Only bucks having antlers with three points on one side may be harvested during the 1998, 1999, and 2000 deer hunting seasons. Subsequently, only bucks having antlers with four points on one side may be harvested during the 2001, and 2002 deer hunting seasons if a majority of surveyed hunters support the increase in antler restrictions. If there is not a majority of support for four points to one side, then the antler restriction would remain at three points to one side for the hunting seasons 2001 and 2002.
An appropriate number of antlerless deer, as determined by the DNR, shall be harvested in accordance with DNR regulations.
An antler point must extend one inch from the main beam and have a height greater than it's width to be counted as a legal point.
Antlerless deer are deer with no antlers.
* * Point of emphasis: Hunters should take extra precautions to harvest female deer and not button bucks.
Respondents in the agree category checked strongly agree or agree to either 3 point, 4 point or 15 inch spread antler restrictions. This relates to questions 11 e, 11 f and 11 g from the survey.
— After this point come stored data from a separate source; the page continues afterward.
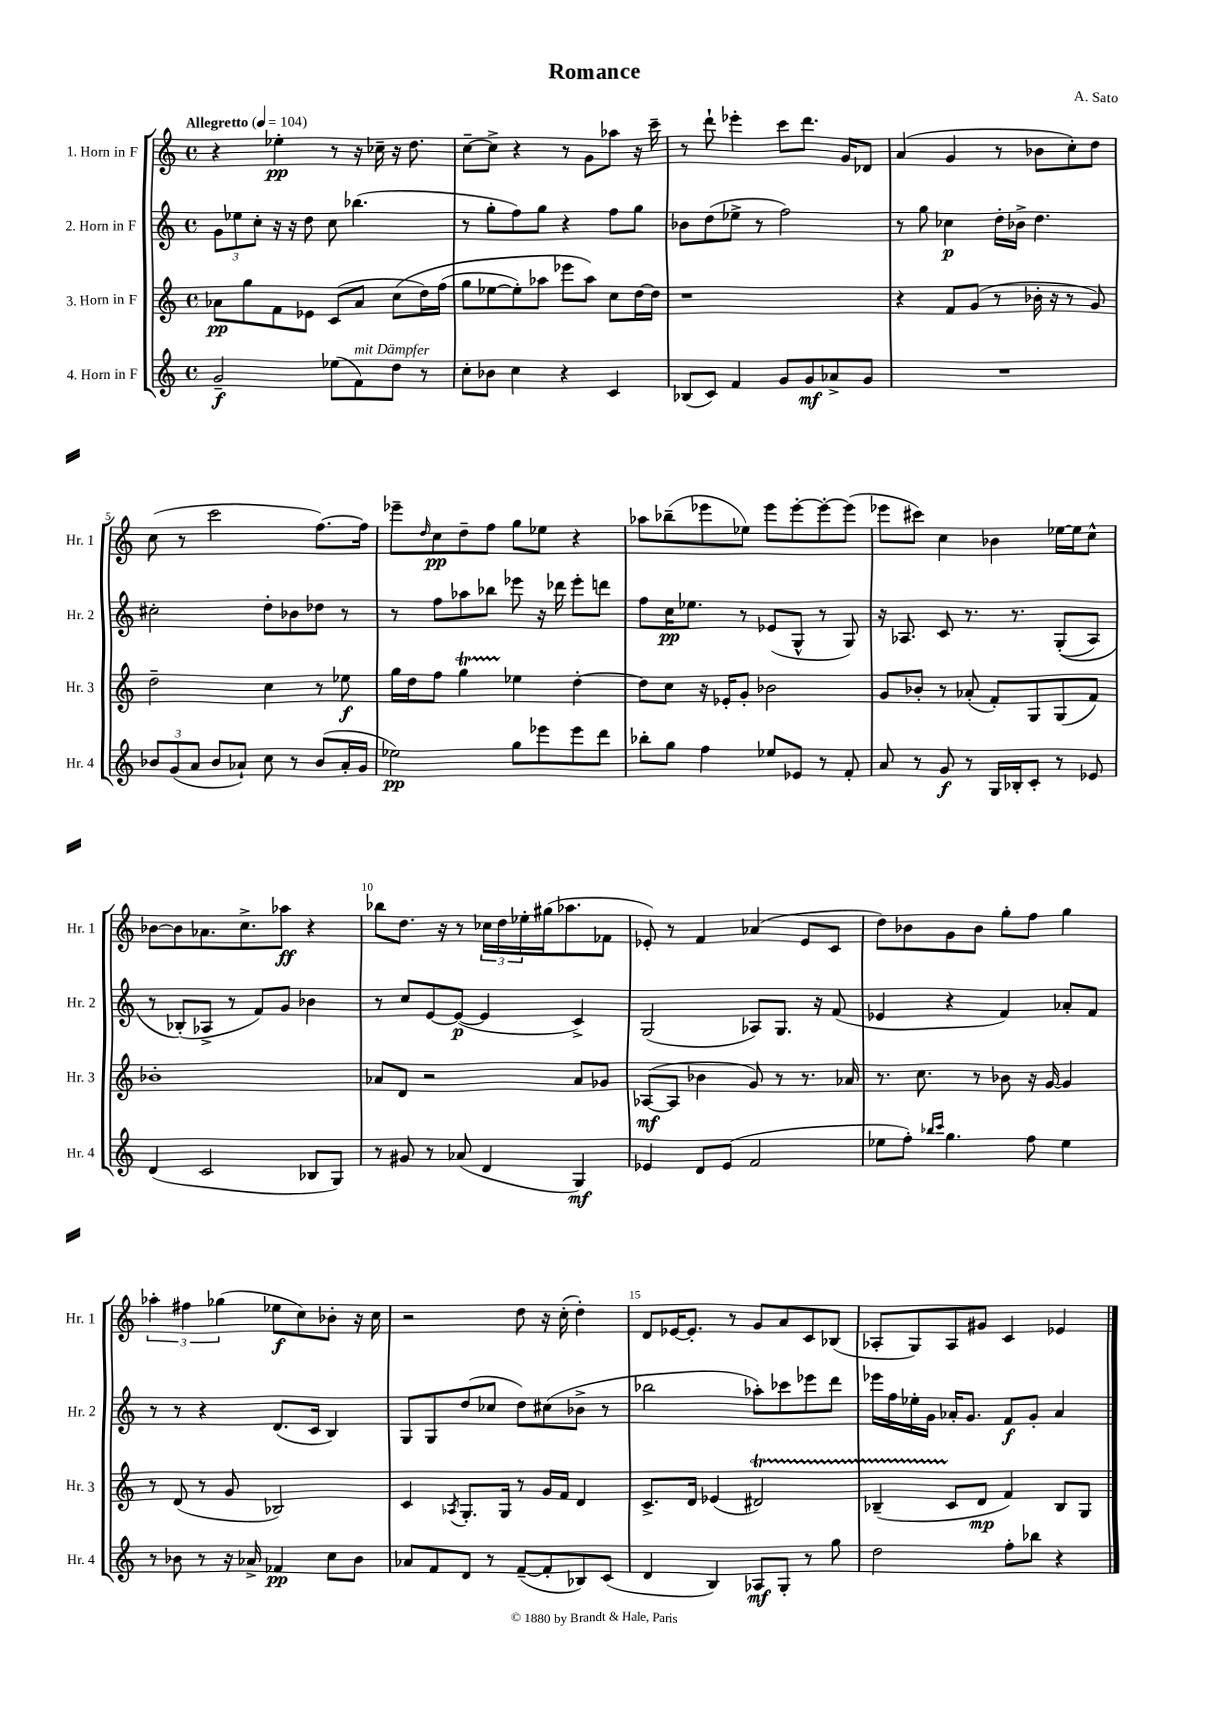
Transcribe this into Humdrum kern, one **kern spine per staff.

**kern	**dynam	**kern	**dynam	**kern	**dynam	**kern	**dynam
*part4	*part4	*part3	*part3	*part2	*part2	*part1	*part1
*staff4	*staff4	*staff3	*staff3	*staff2	*staff2	*staff1	*staff1
*I"4. Horn in F	*	*I"3. Horn in F	*	*I"2. Horn in F	*	*I"1. Horn in F	*
*I'Hr. 4	*	*I'Hr. 3	*	*I'Hr. 2	*	*I'Hr. 1	*
*clefG2	*	*clefG2	*	*clefG2	*	*clefG2	*
*k[]	*	*k[]	*	*k[]	*	*k[]	*
*M4/4	*	*M4/4	*	*M4/4	*	*M4/4	*
*met(c)	*	*met(c)	*	*met(c)	*	*met(c)	*
*MM104	*	*MM104	*	*MM104	*	*MM104	*
=1	=1	=1	=1	=1	=1	=1	=1
!	!	!	!	!	!	!LO:TX:a:B:t=Allegretto	!
2g~/	f	8a-X\L	pp	12g\L	.	4r	.
.	.	.	.	12ee-X\	.	.	.
.	.	8gg\	.	.	.	.	.
.	.	.	.	12cc'\J	.	.	.
.	.	8f\	.	16r	.	4ee-X'\	pp
.	.	.	.	16r	.	.	.
.	.	8e-X\J	.	8dd\	.	.	.
(8ee-X\L	.	(8c/L	.	8cc\	.	8r	.
!LO:TX:a:i:t=mit Dämpfer	!	!	!	!	!	!	!
8f\)	.	8a-/J	.	(4.bb-X\	.	16r	.
.	.	.	.	.	.	16cc-X~\	.
8dd\J	.	(8cc\L	.	.	.	16r	.
.	.	.	.	.	.	8.dd\	.
8r	.	16dd\L)	.	.	.	.	.
.	.	(16ff\JJ	.	.	.	.	.
=2	=2	=2	=2	=2	=2	=2	=2
8cc'\L	.	8gg\L	.	8r	.	[8cc~\L	.
8b-X\J	.	[8ee-X\	.	8gg'\L	.	8cc^\J]	.
4cc\	.	8ee-'\])	.	8ff\)	.	4r	.
.	.	8aa-X\J	.	8gg\J	.	.	.
4r	.	8eee-X\L	.	4r	.	8r	.
.	.	8aa-\J)	.	.	.	8g\L	.
4c/	.	8cc\L	.	8ff\L	.	8aa-X\J	.
.	.	[16dd\L	.	8gg\J	.	16r	.
.	.	16dd\JJ]	.	.	.	16ccc~\	.
=3	=3	=3	=3	=3	=3	=3	=3
(8B-X/L	.	1r	.	8b-X\L	.	8r	.
8c/J)	.	.	.	(8dd\	.	8ddd`\	.
4f/	.	.	.	8ee-X^\J	.	4eee-X'\	.
.	.	.	.	8r	.	.	.
8g/L	.	.	.	2ff\)	.	8ccc\L	.
8g/	mf	.	.	.	.	8.ddd\J	.
8a-X^/	.	.	.	.	.	.	.
.	.	.	.	.	.	16g/KL	.
8g/J	.	.	.	.	.	8d-X/J	.
=4	=4	=4	=4	=4	=4	=4	=4
1r	.	4r	.	8r	.	(4a/	.
.	.	.	.	8gg\	.	.	.
.	.	8f/L	.	4cc-X\	p	4g/	.
.	.	(8g/J	.	.	.	.	.
.	.	8r	.	16dd'\LL	.	8r	.
.	.	.	.	16b-X^\JJ	.	.	.
.	.	16b-X'\	.	4.dd\	.	8b-X\L	.
.	.	16r	.	.	.	.	.
.	.	8r	.	.	.	8cc'\)	.
.	.	8g/)	.	.	.	8dd\J	.
!!LO:LB:g=z
=5	=5	=5	=5	=5	=5	=5	=5
12b-X/L	.	2dd~\	.	2cc#X'\	.	(8cc\	.
(12g/	.	.	.	.	.	.	.
.	.	.	.	.	.	8r	.
12a/J	.	.	.	.	.	.	.
8b-/L	.	.	.	.	.	2ccc\	.
8a-X`/J)	.	.	.	.	.	.	.
8cc\	.	4cc\	.	8dd'\L	.	.	.
8r	.	.	.	8b-X\	.	.	.
(8b-/L	.	8r	.	8dd-X\J	.	[8.ff\L)	.
16a-'/L	.	8ee-X\	f	8r	.	.	.
16g/JJ	.	.	.	.	.	16ff\Jk]	.
=6	=6	=6	=6	=6	=6	=6	=6
2ee-X\)	pp	16gg\LL	.	8r	.	8eee-X~\L	.
.	.	16dd\J	.	.	.	.	.
.	.	.	.	.	.	16qqdd/	.
.	.	8ff\J	.	8ff\L	.	8cc\	pp
.	.	4ggT\	.	8aa-X\	.	8dd~\	.
.	.	.	.	8bb-X\J	.	8ff\J	.
8gg\L	.	4ee-X\	.	8eee-X\	.	8gg\L	.
8eee-X\	.	.	.	16r	.	8ee-X\J	.
.	.	.	.	16ddd-X\	.	.	.
8eee-\	.	[4dd'\	.	8eee-'\L	.	4r	.
8ddd\J	.	.	.	8dddn\J	.	.	.
=7	=7	=7	=7	=7	=7	=7	=7
8bb-X'\L	.	8dd\L]	.	8ff\L	.	8aa-X\L	.
8gg\J	.	8cc\J	.	16cc\K	pp	(8bb-X~\	.
.	.	.	.	8.ee-X\J	.	.	.
4ff\	.	16r	.	.	.	8eee-X\	.
.	.	16e-X'/KL	.	.	.	.	.
.	.	8g'/J	.	8r	.	8ee-X\J)	.
8ee-X/L	.	2b-X\	.	(8e-X/L	.	8eee-\L	.
8e-X/J	.	.	.	8G^^/J	.	[8eee-'\	.
8r	.	.	.	8r	.	8eee-'\_	.
8f'/	.	.	.	8G/)	.	(8eee-\J]	.
=8	=8	=8	=8	=8	=8	=8	=8
8a/	.	8g/L	.	16r	.	8eee-X\L	.
.	.	.	.	8.A-X/	.	.	.
8r	.	8b-X'/J	.	.	.	8ccc#X\J)	.
8g/	f	8r	.	8c/	.	4cc\	.
8r	.	(8a-X'/	.	8.r	.	.	.
16G/LL	.	8f'/L)	.	.	.	4b-X\	.
16B-X'/J	.	.	.	8.r	.	.	.
8c'/J	.	8G/	.	.	.	.	.
8r	.	(8G/	.	((8G'/L	.	[16ee-X\LL	.
.	.	.	.	.	.	16ee-\J]	.
8e-X/	.	8f/J)	.	8A-/J)	.	8cc^^\J	.
!!LO:LB:g=z
=9	=9	=9	=9	=9	=9	=9	=9
(4d/	.	1b-X'	.	8r	.	[8b-X\L	.
.	.	.	.	(8B-X'/L)	.	8b-\]	.
2c/	.	.	.	8A-X^/J	.	8.a-X\	.
.	.	.	.	8r	.	.	.
.	.	.	.	.	.	8.cc^\	.
.	.	.	.	8f/L)	.	.	.
.	.	.	.	8g/J	.	8aa-X\J	ff
8B-X/L	.	.	.	4b-X\	.	4r	.
8G/J)	.	.	.	.	.	.	.
=10	=10	=10	=10	=10	=10	=10	=10
8r	.	8a-X/L	.	8r	.	8bb-X\L	.
8g#X/	.	8d/J	.	8cc/L	.	8.dd\J	.
8r	.	2r	.	[8e/	.	.	.
.	.	.	.	.	.	16r	.
(8a-X/	.	.	.	(8e/J_	p	8r	.
4d/	.	.	.	4e/]	.	24cc-X\LL	.
.	.	.	.	.	.	24dd\	.
.	.	.	.	.	.	24ee-X'\	.
.	.	.	.	.	.	(16gg#X\J	.
.	.	.	.	.	.	8.aa-X\	.
4G/)	mf	8a-/L	.	4c^/)	.	.	.
.	.	8g-X/J	.	.	.	8f-X\J	.
=11	=11	=11	=11	=11	=11	=11	=11
4e-X/	.	([8A-X/L	mf	(2G/	.	8e-X'/)	.
.	.	8A-/J]	.	.	.	8r	.
8d/L	.	4b-X\	.	.	.	4f/	.
(8e-/J	.	.	.	.	.	.	.
2f/	.	8g/)	.	8A-X/L)	.	(4a-X/	.
.	.	8r	.	8.G/J	.	.	.
.	.	8.r	.	.	.	8e-/L	.
.	.	.	.	16r	.	.	.
.	.	.	.	(8f/	.	8c/J	.
.	.	16a-X/	.	.	.	.	.
=12	=12	=12	=12	=12	=12	=12	=12
8ee-X\L	.	8.r	.	4e-X/	.	8dd\L)	.
8ff'\J)	.	.	.	.	.	8b-X\	.
.	.	8.cc\	.	.	.	.	.
16qqbb-X/LL	.	.	.	.	.	.	.
16qqccc/JJ	.	.	.	.	.	.	.
4.gg\	.	.	.	4r	.	8g\	.
.	.	8r	.	.	.	8b-\J	.
.	.	8b-X\	.	4f/)	.	8gg'\L	.
8ff\	.	16r	.	.	.	8ff\J	.
.	.	[16g/	.	.	.	.	.
4ee-\	.	4g/]	.	8a-X'/L	.	4gg\	.
.	.	.	.	8f/J	.	.	.
!!LO:LB:g=z
=13	=13	=13	=13	=13	=13	=13	=13
8r	.	8r	.	8r	.	6aa-X'\	.
8b-X\	.	(8d/	.	8r	.	.	.
.	.	.	.	.	.	6ff#X\	.
8r	.	8r	.	4r	.	.	.
.	.	.	.	.	.	(6gg-X\	.
16r	.	8g/	.	.	.	.	.
16a-X^/	.	.	.	.	.	.	.
4f-X/	pp	2B-X/)	.	(8.d/L	.	8ee-X\L	f
.	.	.	.	.	.	8cc\)	.
.	.	.	.	16c/Jk	.	.	.
8cc\L	.	.	.	4B/)	.	8b-X'\J	.
8b-\J	.	.	.	.	.	16r	.
.	.	.	.	.	.	16cc\	.
=14	=14	=14	=14	=14	=14	=14	=14
8a-X/L	.	4c/	.	8G/L	.	2r	.
8f/	.	.	.	8G/	.	.	.
.	.	8qA-X/	.	.	.	.	.
8d/J	.	8.G'/L	.	(8dd/	.	.	.
8r	.	.	.	8cc-X/J	.	.	.
.	.	16G/Jk	.	.	.	.	.
([8f~/L	.	8r	.	8dd\L)	.	8dd\	.
8f'/]	.	16g/LL	.	(8cc#X\	.	16r	.
.	.	16f/JJ	.	.	.	(16cc'\	.
8B-X/)	.	4d/	.	8b-X^\J	.	4dd'\)	.
(8c/J	.	.	.	8r	.	.	.
=15	=15	=15	=15	=15	=15	=15	=15
4d/	.	8.c^/L	.	2bb-X\	.	8d/L	.
.	.	.	.	.	.	[16e-X/K	.
.	.	16d/Jk	.	.	.	8.e-'/J]	.
4B/)	.	(4e-X/	.	.	.	.	.
.	.	.	.	.	.	8r	.
8A-X/L	mf	2d#Xt/)	.	8aa-X'\L)	.	8g/L	.
8G'/J	.	.	.	8ccc-X\	.	8a/	.
8r	.	.	.	8eee-X\	.	8c/	.
8gg\	.	.	.	8ddd\J	.	(8B-X/J	.
=16	=16	=16	=16	=16	=16	=16	=16
2dd\	.	(4B-XTTT~/	.	16eee-X\LL	.	8A-X'/L	.
.	.	.	.	16ff\	.	.	.
.	.	.	.	16ee-X'\	.	8G/)	.
.	.	.	.	16g\JJ	.	.	.
.	.	8c/L	.	16a-X'/KL	.	8A-/	.
.	.	.	.	8.g/J	.	.	.
.	.	8d/J	mp	.	.	8g#X/J	.
8ff'\L	.	4f/)	.	8f/L	f	4c/	.
8bb-X\J	.	.	.	8g'/J	.	.	.
4r	.	8B-/L	.	4a-/	.	4e-X/	.
.	.	8G/J	.	.	.	.	.
==	==	==	==	==	==	==	==
*-	*-	*-	*-	*-	*-	*-	*-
Landowners - 59 (65%) Agree, 9 (10%) Not Sure, 23 (25%) Disagree; Total Respondents = 95
DMU 107 Hunters - 69 (58%) Agree, 17 (14%) Not Sure, 33 (28%)Disagree; Total respondents = 119
Question 12A: Buck harvest should be restricted to improve the ratio of bucks to does.
Question 12B: Antlerless harvest should be increased to improve the ratio of bucks to does.
Question 12C: Buck harvest should be restricted to increase the number of larger antlered bucks in the population
Question 12A - 66 (76%) Agree, 10 (11%) Not Sure, 11 (13%) Disagree; Total respondents = 87
Question 12B - 55 (63%) Agree, 16 (18%) Not Sure, 17 (19%) Disagree; Total respondents = 88
Question 12C - 56 (63%) Agree, 8 ( 9%) Not Sure, 25 (28%) Disagree; Total respondents = 89
DMU 107 Hunters
Question 12A - 82 (70%) Agree, 15 (13%) Not Sure, 20 (17%) Disagree; Total respondents = 117
Question 12B - 75 (63%) Agree, 20 (17%) Not Sure, 24 (20%) Disagree; Total respondents = 119
Question 12C - 70 (60%) Agree, 17 (15%) Not Sure, 29 (25%) Disagree; Total respondents = 116
According to DNR statistics for DMU 107 from 1990 - 1996
12.8 % of the bucks harvested were one half year olds (button bucks).
64% of the bucks harvested were one and one half year olds.
20% of the bucks harvested were two and one-half year olds.
Age Average # of Points
1 ½ year old 4.56
2 ½ year old 7.2
3 ½ year old 8.5
1-2 points = 20.3%, 3-4 points = 29.3%, 5-6 points = 36.4% and 7+ points = 14%
Summary of DNR Data
2 points to one side saves 20.3% of 1 ½ year old bucks.
3 points to one side saves 49.6% of 1 ½ year old bucks.
4 points to one side saves 86% of 1 ½ year old bucks.
14 inch outside antler spread width or 14 inch beam length saves up to 100% of 1 ½ year old bucks.